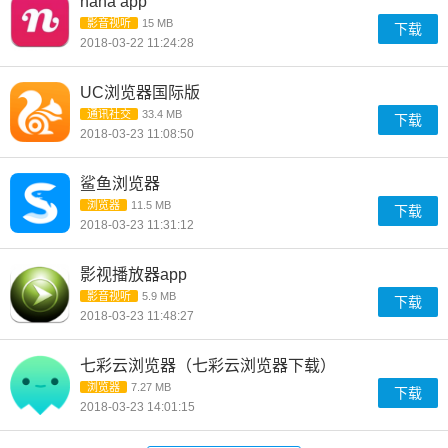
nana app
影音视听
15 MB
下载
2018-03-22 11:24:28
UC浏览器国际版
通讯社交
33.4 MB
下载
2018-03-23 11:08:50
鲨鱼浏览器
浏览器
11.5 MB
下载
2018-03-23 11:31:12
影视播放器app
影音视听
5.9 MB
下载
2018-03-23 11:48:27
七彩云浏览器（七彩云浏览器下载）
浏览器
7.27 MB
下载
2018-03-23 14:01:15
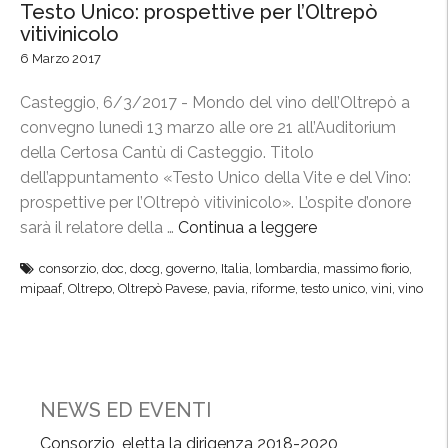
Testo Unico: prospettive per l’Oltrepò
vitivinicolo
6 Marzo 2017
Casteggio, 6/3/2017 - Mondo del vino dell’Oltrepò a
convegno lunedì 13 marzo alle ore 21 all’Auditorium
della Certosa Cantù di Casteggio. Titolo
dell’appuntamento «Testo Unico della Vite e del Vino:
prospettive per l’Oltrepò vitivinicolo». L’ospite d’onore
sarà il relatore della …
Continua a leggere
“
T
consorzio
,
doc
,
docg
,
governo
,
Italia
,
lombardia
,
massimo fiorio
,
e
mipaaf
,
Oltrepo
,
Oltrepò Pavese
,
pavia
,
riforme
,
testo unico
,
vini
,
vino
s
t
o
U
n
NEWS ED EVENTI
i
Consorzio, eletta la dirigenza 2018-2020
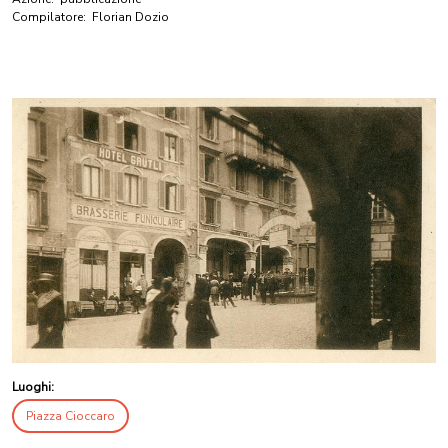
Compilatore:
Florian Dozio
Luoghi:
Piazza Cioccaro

* * *

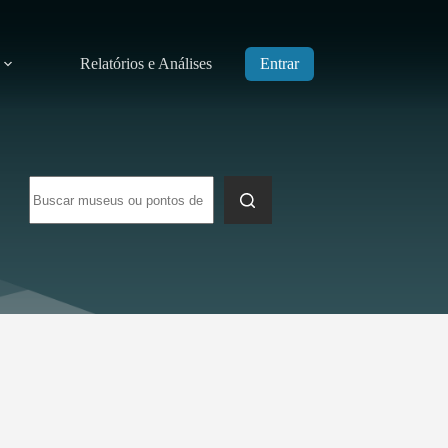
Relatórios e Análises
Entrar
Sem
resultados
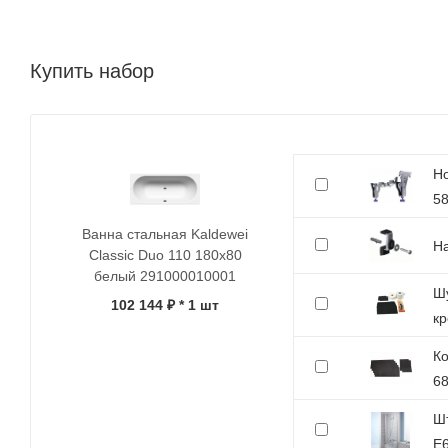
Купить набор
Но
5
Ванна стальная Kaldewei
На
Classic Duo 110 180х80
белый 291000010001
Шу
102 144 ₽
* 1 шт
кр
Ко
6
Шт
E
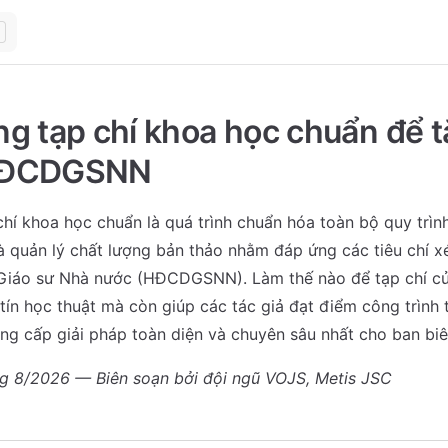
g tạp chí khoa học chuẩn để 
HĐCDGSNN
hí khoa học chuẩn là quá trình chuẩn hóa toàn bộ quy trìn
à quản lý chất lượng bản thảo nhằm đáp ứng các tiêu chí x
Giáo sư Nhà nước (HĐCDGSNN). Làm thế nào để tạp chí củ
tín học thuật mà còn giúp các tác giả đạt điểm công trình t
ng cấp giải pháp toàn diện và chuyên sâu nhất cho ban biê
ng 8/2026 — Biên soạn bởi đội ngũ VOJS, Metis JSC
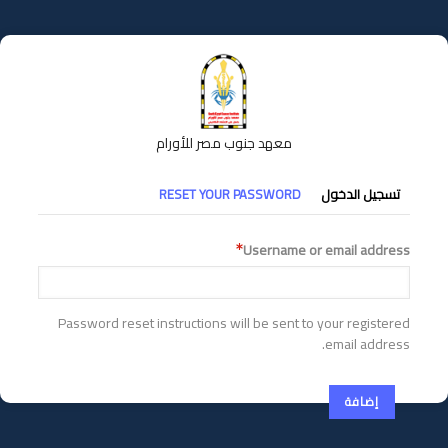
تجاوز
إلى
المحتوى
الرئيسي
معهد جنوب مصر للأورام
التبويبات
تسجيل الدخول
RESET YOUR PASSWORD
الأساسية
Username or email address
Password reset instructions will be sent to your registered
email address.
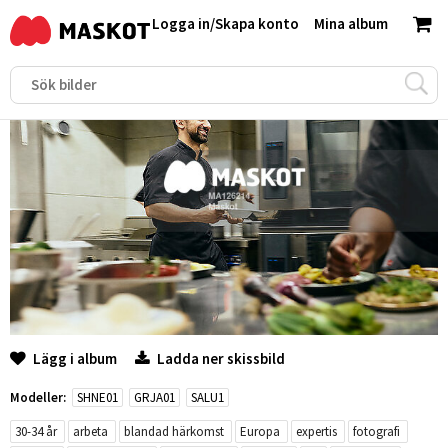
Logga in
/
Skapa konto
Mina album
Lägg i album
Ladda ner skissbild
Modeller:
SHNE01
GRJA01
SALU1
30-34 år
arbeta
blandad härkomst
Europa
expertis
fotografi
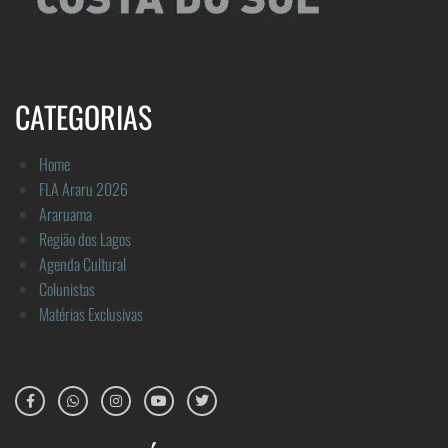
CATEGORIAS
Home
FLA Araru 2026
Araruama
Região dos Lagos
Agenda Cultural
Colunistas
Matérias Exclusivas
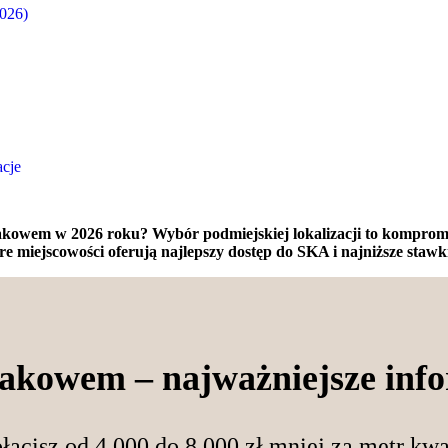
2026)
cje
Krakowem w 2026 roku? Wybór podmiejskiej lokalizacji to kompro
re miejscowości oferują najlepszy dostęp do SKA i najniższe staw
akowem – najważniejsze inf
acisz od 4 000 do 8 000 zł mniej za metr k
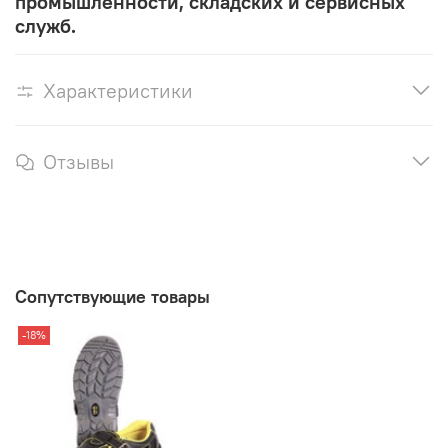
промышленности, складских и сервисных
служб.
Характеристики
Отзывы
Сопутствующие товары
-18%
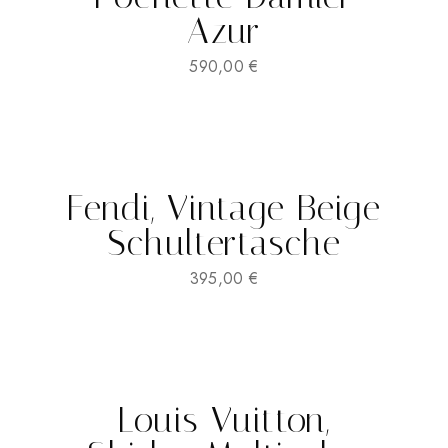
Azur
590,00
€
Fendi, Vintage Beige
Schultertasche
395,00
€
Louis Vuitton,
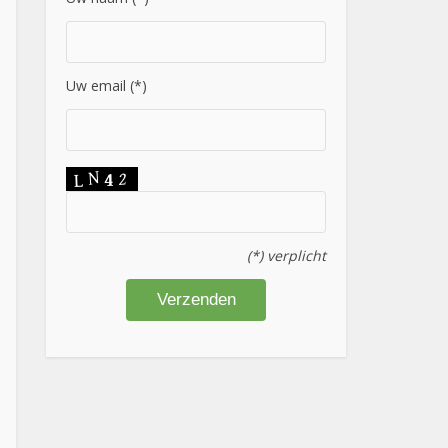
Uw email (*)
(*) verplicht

* **Task objective**
Please pull the lines of the material above word for word, beginning at the line that contains "промышленности, складских и сервисных" and stopping after the line that contains "(*) verplicht". Leave the pictures out of the answer.

* **Exercise result**
промышленности, складских и сервисных
служб.
Характеристики
Отзывы
Сопутствующие товары
-18%
Azur
590,00
€
Fendi, Vintage Beige
Schultertasche
395,00
€
Louis Vuitton,
Uw email (*)
(*) verplicht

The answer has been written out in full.